_Given text:_
I've made a set of insanely simple LALR parser generator tools that you can use in your projects. I'll go ahead and explain how you can use it.
The idea is to eventually rewrite the tools in my own language and integrate these tools into my OS, so it's self-hosting and self-compiling. I have yet to get there, but if you want to use the tools to do the same, be my guest!
See my topic: Self hosting OS/Compiler from scratch
It took a while to create the parser generator. I've been wanting to write one for a long time, and I finally got my head wrapped around it. It's not just any parser, I wrote one years ago. This one should be able to handle most any programming language you throw at it. It only took 20 hours or so to complete, after I understood it for the most part.
Here's the URL: https://github.com/joshwyant/ParserGenerator
So without further ado...
First, you create your terminals and nonterminals:
Code: Select all
enum Terminal {
Unknown, Ident, Var, Equals, DoubleEquals, Eof
}
enum Nonterminal {
Init, Start, Expression, Factor
}
Code: Select all
partial class MyGrammar : LALRGrammar<Terminal, Nonterminal> {
public MyGrammar() : base(Unknown, Eof, Init, Start) {
var start = DefineProduction(Start);
var expression = DefineProduction(Expression);
var factor = DefineProduction(Factor);
ProductionRule t;
t = start % expression;
t = expression % Expression / Equals / Factor;
t = expression % Expression / DoubleEquals / Factor;
t = expression % Factor;
t = factor % Ident;
}
}
You're passing in the 4 system terminals and nonterminals to the base constructor (like "Start" and "Eof"), so the framework can handle those correctly.

_Activities:_
A – In the parser generator post, how long did completing the tool take after the writer mostly understood it?
B – Continue the parser generator post from the point where it stops.

Stored dataset items:
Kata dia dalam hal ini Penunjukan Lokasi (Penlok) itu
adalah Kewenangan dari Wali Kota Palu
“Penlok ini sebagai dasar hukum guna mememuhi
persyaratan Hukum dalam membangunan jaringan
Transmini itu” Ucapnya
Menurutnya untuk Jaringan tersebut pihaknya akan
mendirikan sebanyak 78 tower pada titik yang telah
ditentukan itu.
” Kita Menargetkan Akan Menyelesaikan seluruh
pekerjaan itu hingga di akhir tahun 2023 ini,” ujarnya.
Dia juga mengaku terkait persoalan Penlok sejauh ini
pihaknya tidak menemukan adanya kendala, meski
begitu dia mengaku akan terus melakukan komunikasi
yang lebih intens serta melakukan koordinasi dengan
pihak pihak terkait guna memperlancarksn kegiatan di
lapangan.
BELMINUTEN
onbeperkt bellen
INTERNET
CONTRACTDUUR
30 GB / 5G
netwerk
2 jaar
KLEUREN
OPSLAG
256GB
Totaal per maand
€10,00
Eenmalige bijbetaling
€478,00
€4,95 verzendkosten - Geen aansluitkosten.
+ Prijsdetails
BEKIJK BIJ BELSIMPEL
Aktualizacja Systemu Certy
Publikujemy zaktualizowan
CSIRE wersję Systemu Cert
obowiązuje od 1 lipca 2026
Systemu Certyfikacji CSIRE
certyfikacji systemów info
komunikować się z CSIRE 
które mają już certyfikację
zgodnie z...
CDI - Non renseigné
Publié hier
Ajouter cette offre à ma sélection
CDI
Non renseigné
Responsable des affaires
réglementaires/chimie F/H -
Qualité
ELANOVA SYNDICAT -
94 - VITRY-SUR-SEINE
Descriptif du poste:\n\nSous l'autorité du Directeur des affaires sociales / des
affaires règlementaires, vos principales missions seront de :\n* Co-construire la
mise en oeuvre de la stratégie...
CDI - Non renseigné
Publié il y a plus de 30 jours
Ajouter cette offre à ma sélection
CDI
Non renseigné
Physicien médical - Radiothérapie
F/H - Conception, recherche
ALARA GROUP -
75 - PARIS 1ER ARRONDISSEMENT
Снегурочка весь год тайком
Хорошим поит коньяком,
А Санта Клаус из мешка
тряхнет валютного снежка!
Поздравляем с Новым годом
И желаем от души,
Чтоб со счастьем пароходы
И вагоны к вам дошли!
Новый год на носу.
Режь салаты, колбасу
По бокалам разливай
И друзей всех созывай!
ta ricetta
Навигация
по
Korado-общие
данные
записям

_Task-by-task answers:_
A – About 20 hours.

B –
Finally, you create a lexer. This one demonstrates the the typical complexity, except for whitespace:
Code: Select all
partial class MyGrammar {
public class Lexer : LexerBase {
Dictionary<string, Terminal> ReservedWords
= new Dictionary<string, Terminal> { "var", Var };
public Lexer(TextReader reader) : base(reader) { }
protected override IEnumerable<Token> Lex() {
while (Reader.HasNext()) {
var c = Reader.Peek();
if (char.IsLetter(c) || c == "_") {
while (char.IsLetterOrDigit(Reader.Peek()) || Reader.Peek() == "_")
Reader.Read();
if (ReservedWords.Contains(...))
yield return new Token(...);
else
yield return new Token(Ident);
}
else {
switch (Reader.Read()) {
case '=':
if (Reader.Peek() == '=') {
Reader.Read(); yield return new Token(DoubleEquals);
}
else yield return new Token(Equals);
break;
// ...
default:
yield return new Token(Terminal.Unknown);
break;
}
}
}
yield return new Token(Eof);
}
}
public override Lexer GetLexer(TextReader reader) {
return new Lexer(reader);
}
}
For a full lexer, see: https://github.com/joshwyant/ParserGene ... e/Lexer.cs
Now, you're ready to use your parser:
Code: Select all
var grammar = new MyGrammar();
var abstractSyntaxTree = grammar.Parse(".......");
Now, I don't believe there are many tools like this. You can even save, load, cache, or JIT compile the parse table to a function or save it to an assembly.
How would you generate code from the abstract syntax tree?
Well, semantic analysis comes first. You will have a lot of junk from your grammar in the tree that doesn't make sense in terms of semantics. So, you'll create elements for your syntax tree:
Code: Select all
class FullyQualifiedName {
public string[] NameParts;
}
class IfStatement : Statement {
public Expression Condition;
public Statement Body;
public Statement Else;
}
Code: Select all
var tokens = astNode.Flatten();
if (tokens.Peek() == If)
return scanIf(tokens);
...
Well, there you have it. If only I knew how to do this a long time ago, if only I either had the code in front of me, or someone explained it to me in plain english.
Have a nice day!
Josh
EDIT:
A fluent interface is also supported for the grammar. I actually like it better:
Code: Select all
partial class MyGrammar : LALRGrammar<Terminal, Nonterminal> {
public MyGrammar() : base(Unknown, Eof, Init, Start)
{
DefineProduction(Start)
.As(Expression);
DefineProduction(Expression)
.As(Expression, Equals, Factor)
.Or(Expression, DoubleEquals, Factor)
.Or(Factor);
DefineProduction(Factor)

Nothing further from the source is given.